Cristiano Dell’Oste, Giovanni Parente, Il Sole 24 Ore 17/4/2012, 17 aprile 2012
PRESSIONE FISCALE VERSO QUOTA 45%
Obiettivo 45%: nel 2012 la pressione fiscale si avvia a toccare il livello di guardia paventato pochi giorni fa dal presidente della Corte dei conti, Luigi Giampaolino, nell’audizione alla Camera sulla crescita economica. Le simulazioni pubblicate ieri sul Sole 24 Ore del lunedì – e riferite a tre famiglie tipo – mostrano un incremento del prelievo che va dal 2,2 al 5,5% rispetto all’anno scorso. In pratica, ogni 100 euro di reddito, quest’anno le tasse ne porteranno via da un minimo di 38,60 a un massimo di 44,50.

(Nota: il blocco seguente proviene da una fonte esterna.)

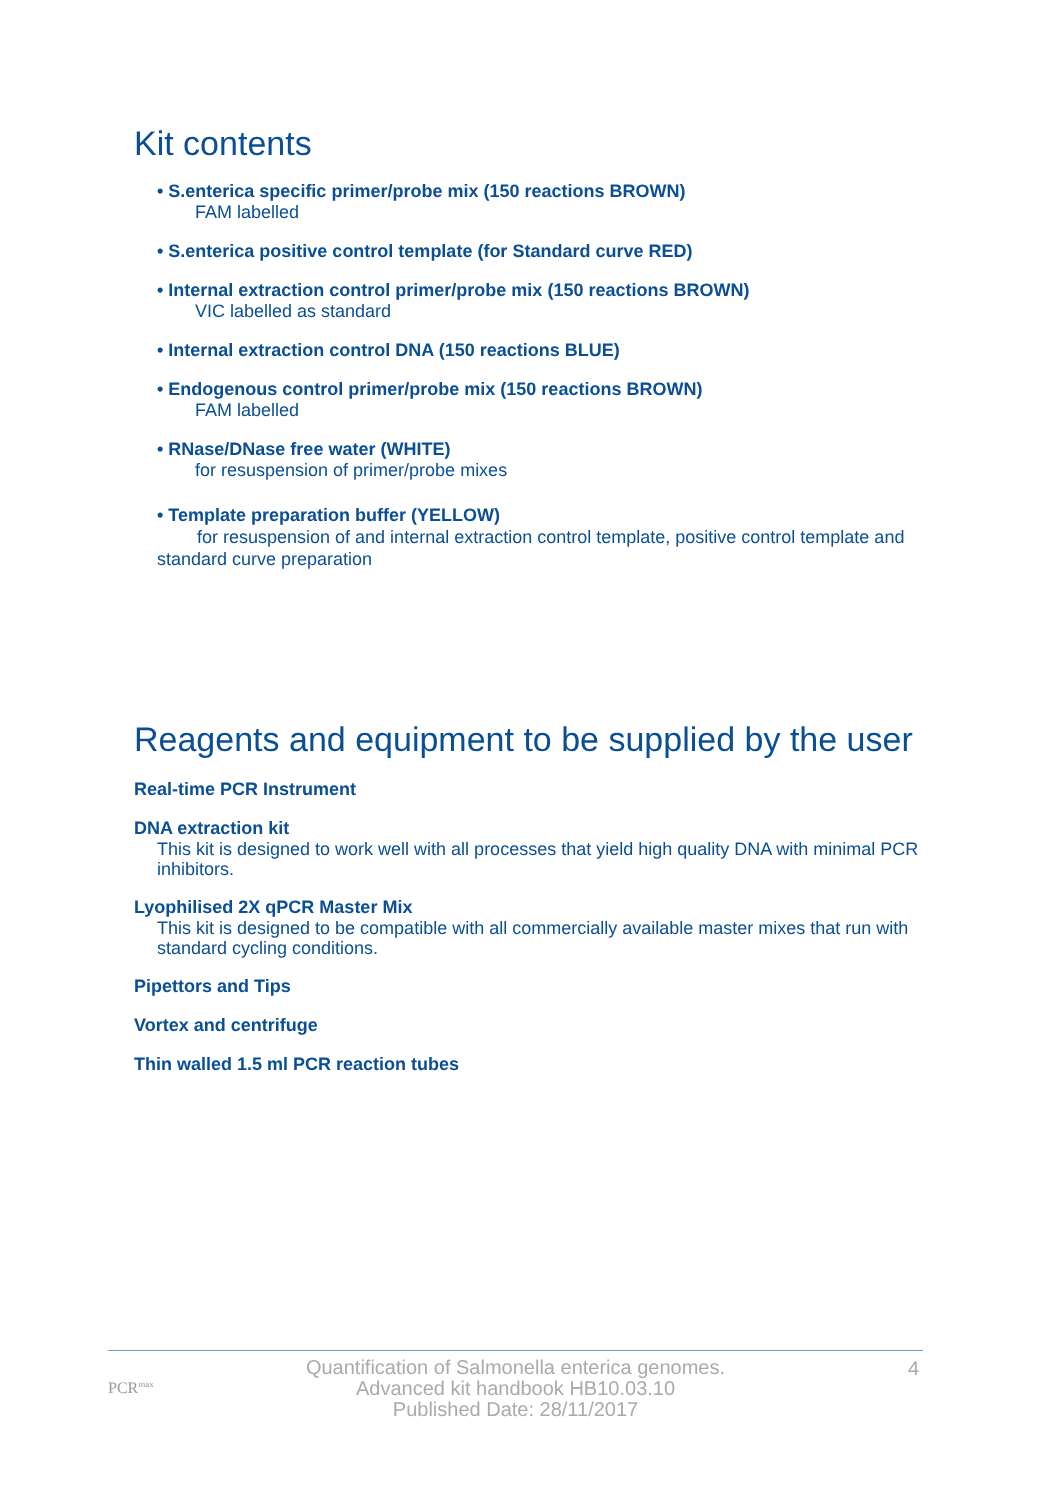Kit contents
• S.enterica specific primer/probe mix (150 reactions BROWN)
FAM labelled
• S.enterica positive control template (for Standard curve RED)
• Internal extraction control primer/probe mix (150 reactions BROWN)
VIC labelled as standard
• Internal extraction control DNA (150 reactions BLUE)
• Endogenous control primer/probe mix (150 reactions BROWN)
FAM labelled
• RNase/DNase free water (WHITE)
for resuspension of primer/probe mixes
• Template preparation buffer (YELLOW)
for resuspension of and internal extraction control template, positive control template and standard curve preparation
Reagents and equipment to be supplied by the user
Real-time PCR Instrument
DNA extraction kit
This kit is designed to work well with all processes that yield high quality DNA with minimal PCR inhibitors.
Lyophilised 2X qPCR Master Mix
This kit is designed to be compatible with all commercially available master mixes that run with standard cycling conditions.
Pipettors and Tips
Vortex and centrifuge
Thin walled 1.5 ml PCR reaction tubes
PCR<sup>max</sup>
Quantification of Salmonella enterica genomes.
Advanced kit handbook HB10.03.10
Published Date: 28/11/2017
4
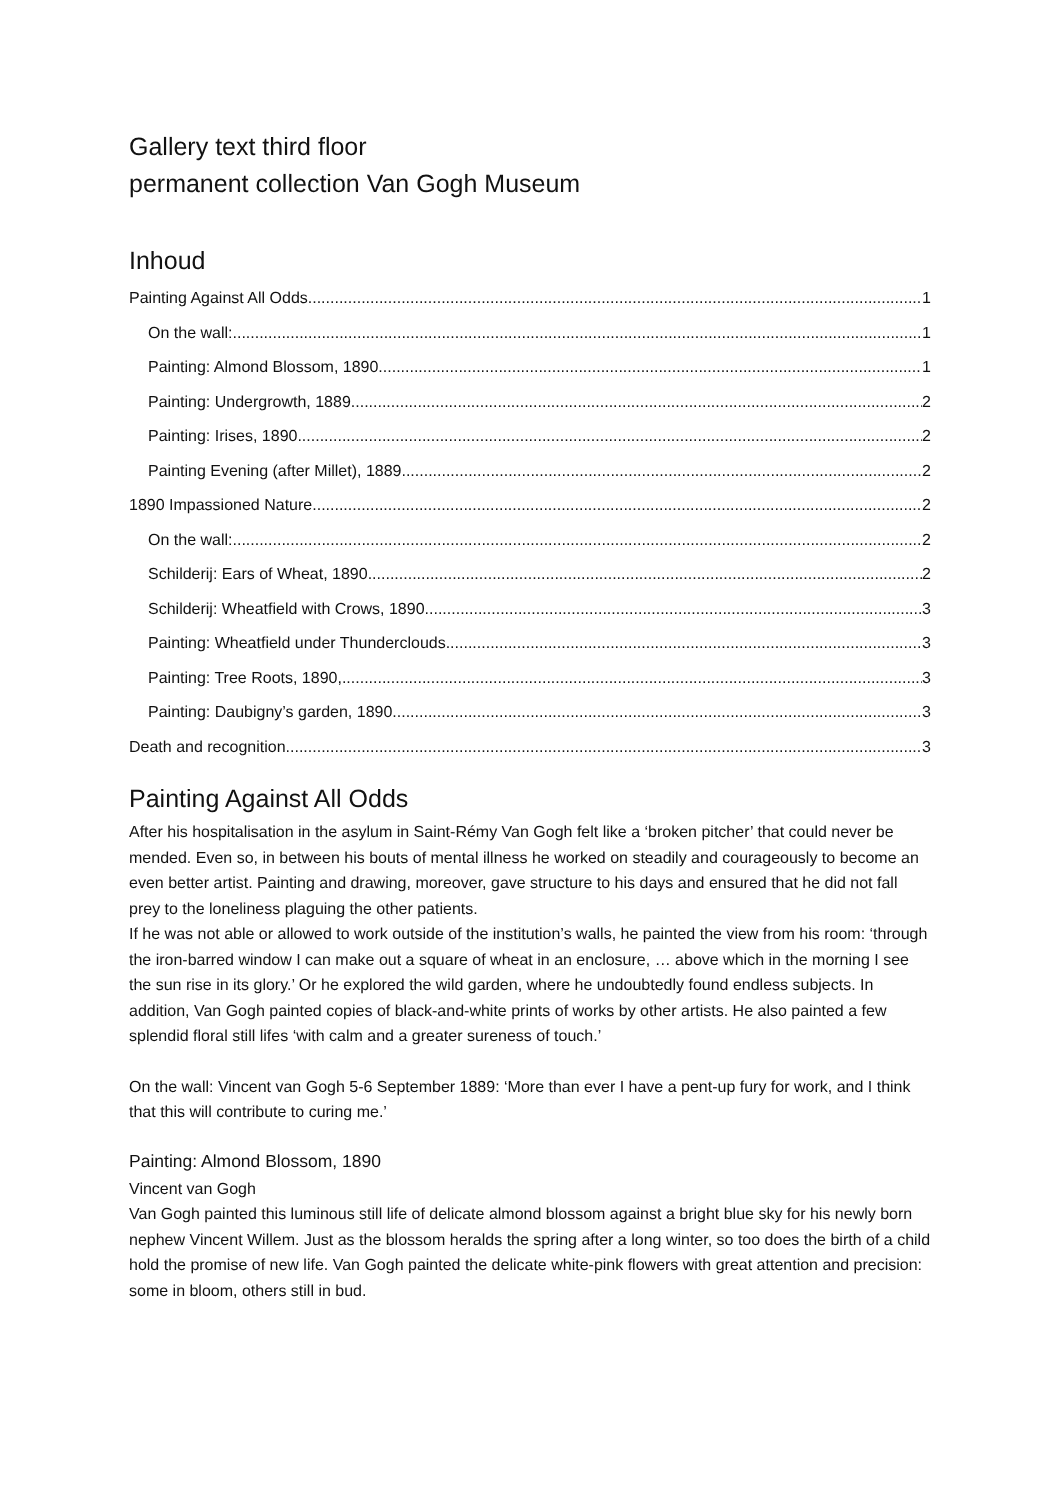Gallery text third floor
permanent collection Van Gogh Museum
Inhoud
Painting Against All Odds 1
On the wall: 1
Painting: Almond Blossom, 1890 1
Painting: Undergrowth, 1889 2
Painting: Irises, 1890 2
Painting Evening (after Millet), 1889 2
1890 Impassioned Nature 2
On the wall: 2
Schilderij: Ears of Wheat, 1890 2
Schilderij: Wheatfield with Crows, 1890 3
Painting: Wheatfield under Thunderclouds 3
Painting: Tree Roots, 1890, 3
Painting: Daubigny’s garden, 1890 3
Death and recognition 3
Painting Against All Odds
After his hospitalisation in the asylum in Saint-Rémy Van Gogh felt like a ‘broken pitcher’ that could never be mended. Even so, in between his bouts of mental illness he worked on steadily and courageously to become an even better artist. Painting and drawing, moreover, gave structure to his days and ensured that he did not fall prey to the loneliness plaguing the other patients.
If he was not able or allowed to work outside of the institution’s walls, he painted the view from his room: ‘through the iron-barred window I can make out a square of wheat in an enclosure, … above which in the morning I see the sun rise in its glory.’ Or he explored the wild garden, where he undoubtedly found endless subjects. In addition, Van Gogh painted copies of black-and-white prints of works by other artists. He also painted a few splendid floral still lifes ‘with calm and a greater sureness of touch.’
On the wall: Vincent van Gogh 5-6 September 1889: ‘More than ever I have a pent-up fury for work, and I think that this will contribute to curing me.’
Painting: Almond Blossom, 1890
Vincent van Gogh
Van Gogh painted this luminous still life of delicate almond blossom against a bright blue sky for his newly born nephew Vincent Willem. Just as the blossom heralds the spring after a long winter, so too does the birth of a child hold the promise of new life. Van Gogh painted the delicate white-pink flowers with great attention and precision: some in bloom, others still in bud.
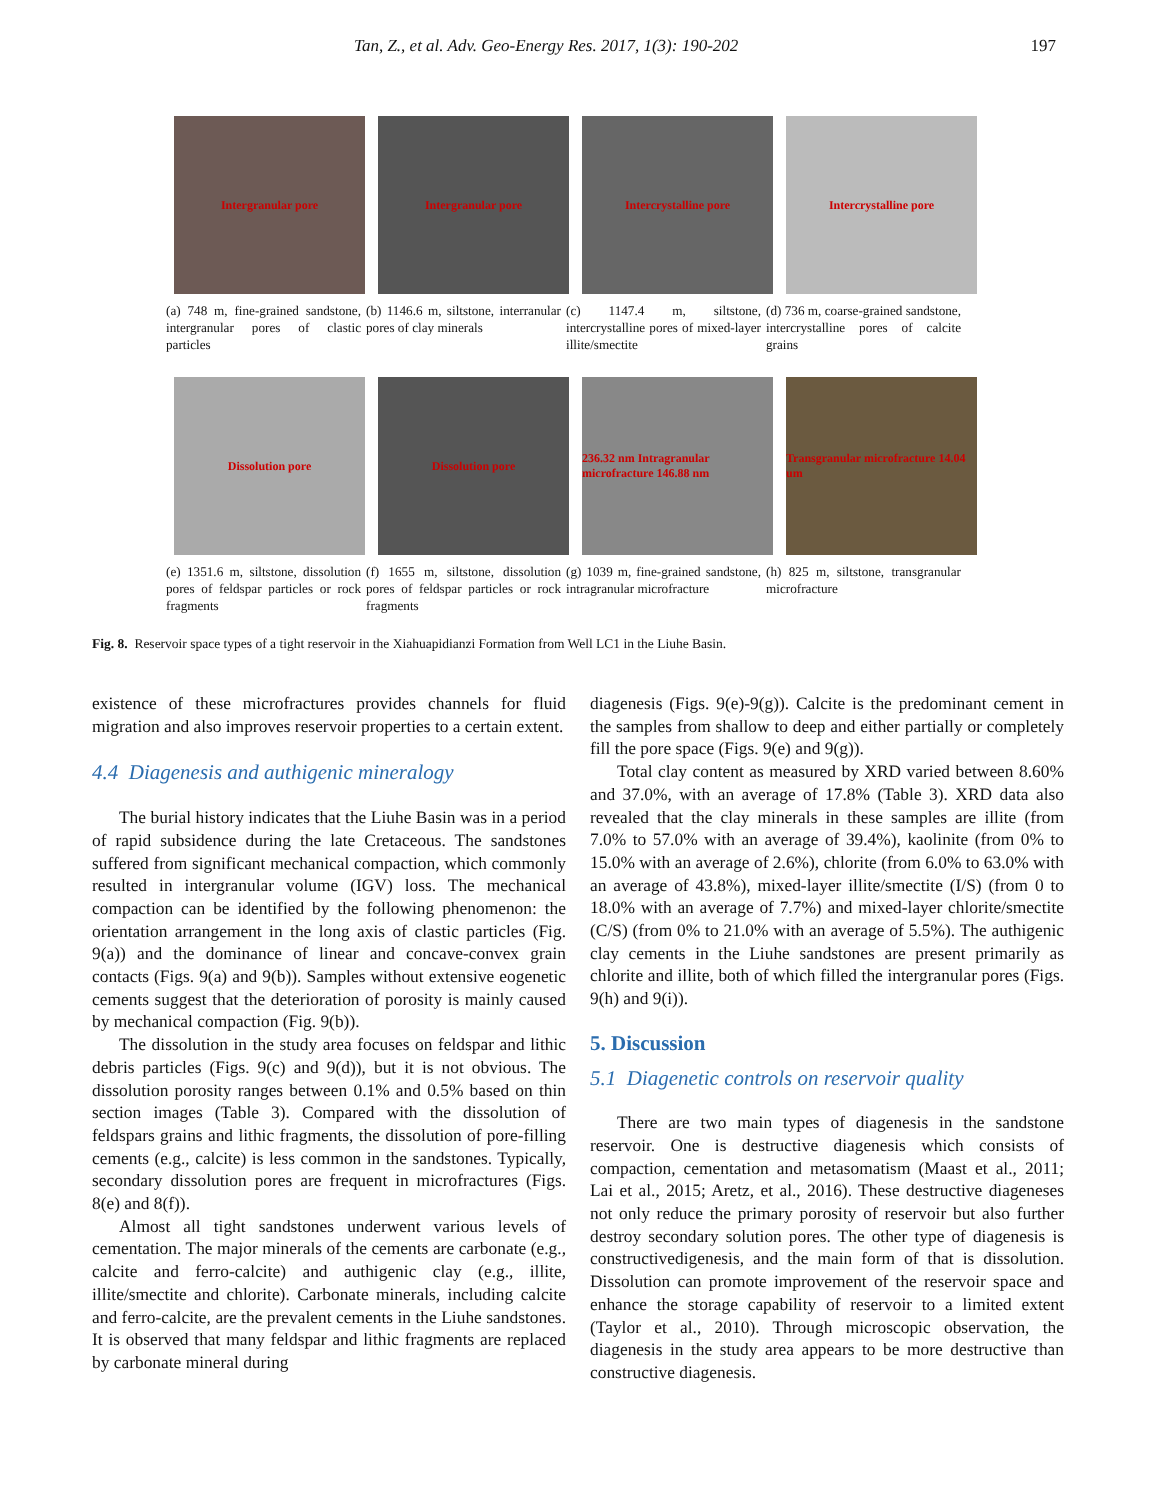Tan, Z., et al. Adv. Geo-Energy Res. 2017, 1(3): 190-202 197
Intergranular pore Intergranular pore Intercrystalline pore Intercrystalline pore
(a) 748 m, fine-grained sandstone, intergranular pores of clastic particles
(b) 1146.6 m, siltstone, interranular pores of clay minerals
(c) 1147.4 m, siltstone, intercrystalline pores of mixed-layer illite/smectite
(d) 736 m, coarse-grained sandstone, intercrystalline pores of calcite grains
Dissolution pore Dissolution pore 236.32 nm Intragranular microfracture 146.88 nm
Transgranular microfracture 14.04 um
(e) 1351.6 m, siltstone, dissolution pores of feldspar particles or rock fragments
(f) 1655 m, siltstone, dissolution pores of feldspar particles or rock fragments
(g) 1039 m, fine-grained sandstone, intragranular microfracture
(h) 825 m, siltstone, transgranular microfracture
Fig. 8. Reservoir space types of a tight reservoir in the Xiahuapidianzi Formation from Well LC1 in the Liuhe Basin.
existence of these microfractures provides channels for fluid migration and also improves reservoir properties to a certain extent.
4.4 Diagenesis and authigenic mineralogy
The burial history indicates that the Liuhe Basin was in a period of rapid subsidence during the late Cretaceous. The sandstones suffered from significant mechanical compaction, which commonly resulted in intergranular volume (IGV) loss. The mechanical compaction can be identified by the following phenomenon: the orientation arrangement in the long axis of clastic particles (Fig. 9(a)) and the dominance of linear and concave-convex grain contacts (Figs. 9(a) and 9(b)). Samples without extensive eogenetic cements suggest that the deterioration of porosity is mainly caused by mechanical compaction (Fig. 9(b)).
The dissolution in the study area focuses on feldspar and lithic debris particles (Figs. 9(c) and 9(d)), but it is not obvious. The dissolution porosity ranges between 0.1% and 0.5% based on thin section images (Table 3). Compared with the dissolution of feldspars grains and lithic fragments, the dissolution of pore-filling cements (e.g., calcite) is less common in the sandstones. Typically, secondary dissolution pores are frequent in microfractures (Figs. 8(e) and 8(f)).
Almost all tight sandstones underwent various levels of cementation. The major minerals of the cements are carbonate (e.g., calcite and ferro-calcite) and authigenic clay (e.g., illite, illite/smectite and chlorite). Carbonate minerals, including calcite and ferro-calcite, are the prevalent cements in the Liuhe sandstones. It is observed that many feldspar and lithic fragments are replaced by carbonate mineral during
diagenesis (Figs. 9(e)-9(g)). Calcite is the predominant cement in the samples from shallow to deep and either partially or completely fill the pore space (Figs. 9(e) and 9(g)).
Total clay content as measured by XRD varied between 8.60% and 37.0%, with an average of 17.8% (Table 3). XRD data also revealed that the clay minerals in these samples are illite (from 7.0% to 57.0% with an average of 39.4%), kaolinite (from 0% to 15.0% with an average of 2.6%), chlorite (from 6.0% to 63.0% with an average of 43.8%), mixed-layer illite/smectite (I/S) (from 0 to 18.0% with an average of 7.7%) and mixed-layer chlorite/smectite (C/S) (from 0% to 21.0% with an average of 5.5%). The authigenic clay cements in the Liuhe sandstones are present primarily as chlorite and illite, both of which filled the intergranular pores (Figs. 9(h) and 9(i)).
5. Discussion
5.1 Diagenetic controls on reservoir quality
There are two main types of diagenesis in the sandstone reservoir. One is destructive diagenesis which consists of compaction, cementation and metasomatism (Maast et al., 2011; Lai et al., 2015; Aretz, et al., 2016). These destructive diageneses not only reduce the primary porosity of reservoir but also further destroy secondary solution pores. The other type of diagenesis is constructivedigenesis, and the main form of that is dissolution. Dissolution can promote improvement of the reservoir space and enhance the storage capability of reservoir to a limited extent (Taylor et al., 2010). Through microscopic observation, the diagenesis in the study area appears to be more destructive than constructive diagenesis.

I dati comprendono l’Irpef "nazionale" e una serie di altri tributi, tutti in aumento: l’Imu sull’abitazione principale (che l’anno scorso non c’era), l’Iva (aumentata al 21% dal 17 settembre 2011 e su cui incombe un possibile doppio ritocco dal 1° ottobre), le accise sui carburanti (rincarate dal salva-Italia) e le addizionali locali all’Irpef (quella regionale, salita dello 0,33% con effetto retroattivo, e quella comunale, "sbloccata" e rimessa alle scelte dei sindaci). Inoltre, sono stati conteggiati anche gli aumenti del prelievo provinciale sulla Rc auto e il bollo sui titoli e gli investimenti. Il conto, in valore assoluto, varia da 671,50 euro per un single a Milano a 1.400 euro per una famiglia con due bambini a Roma e a Napoli. Ma è l’incidenza percentuale che consente di cogliere più chiaramente l’effetto sul bilancio domestico delle manovre varate nel corso del 2011 sulla spinta della crisi finanziaria internazionale.
L’aumento maggiore, in questi termini, riguarda la coppia di pensionati e mostra un andamento "regressivo", cioè tanto più alto quanto minore è il reddito disponibile. Un fenomeno in apparenza paradossale, ma che in realtà risente dell’aumento dell’Iva (destinato a colpire anche i consumi di base che non possono essere evitati) e dell’introduzione dell’Imu sugli immobili (a tutti gli effetti, una patrimoniale slegata dal reddito, e anzi collegata a valori catastali spesso non aderenti alle quotazioni di mercato di case e fabbricati).
Di fatto, una famiglia con due figli e un reddito complessivo nell’ordine dei 48mila euro all’anno – un quadro e un’impiegata, per intenderci – quest’anno potrà arrivare a pagare al fisco fino a 19.172 euro. Un saldo a cui vanno aggiunti, inoltre, i rincari delle tariffe, che saranno di circa 400 euro più elevate rispetto al 2011. Le differenze territoriali si spiegano con le diverse situazioni della fiscalità locale: in Campania, ad esempio, l’addizionale regionale è al 2,03% per i conti in rosso della sanità, mentre Roma Capitale scontava già un’Ici massima del 10 per mille. Ma pesa anche il costo della vita, che in questo caso penalizza l’Italia settentrionale.
Di fronte a questi numeri, il rischio concreto è che si inneschi una spirale recessiva: più tasse, meno consumi, meno redditi, e quindi ancora più tasse, per mantenere inalterato il livello delle entrate nelle casse pubbliche. Non è un caso che proprio nelle ultime settimane si sia aperto il dibattito su come evitare l’aumento dell’Iva dal 21 al 23% e dal 10 al 12%, già messo in calendario per il 1° ottobre dal decreto salva-Italia.
L’aumento del prelievo sui consumi, solo nel 2012, potrebbe costare fino a 200 euro in più per una famiglia tipo di quattro componenti. Ma questo solamente nell’ipotesi che le spese domestiche rimangano invariate. Se invece l’incremento delle aliquote – che stavolta riguarderà anche i beni di prima necessità come carne e pesce oggi tassati al 10% – dovesse indurre qualcuno a tirare la cinghia, allora si aprirebbe un buco più o meno grande, che rischierebbe di compromettere il pareggio di bilancio entro la fine del 2013.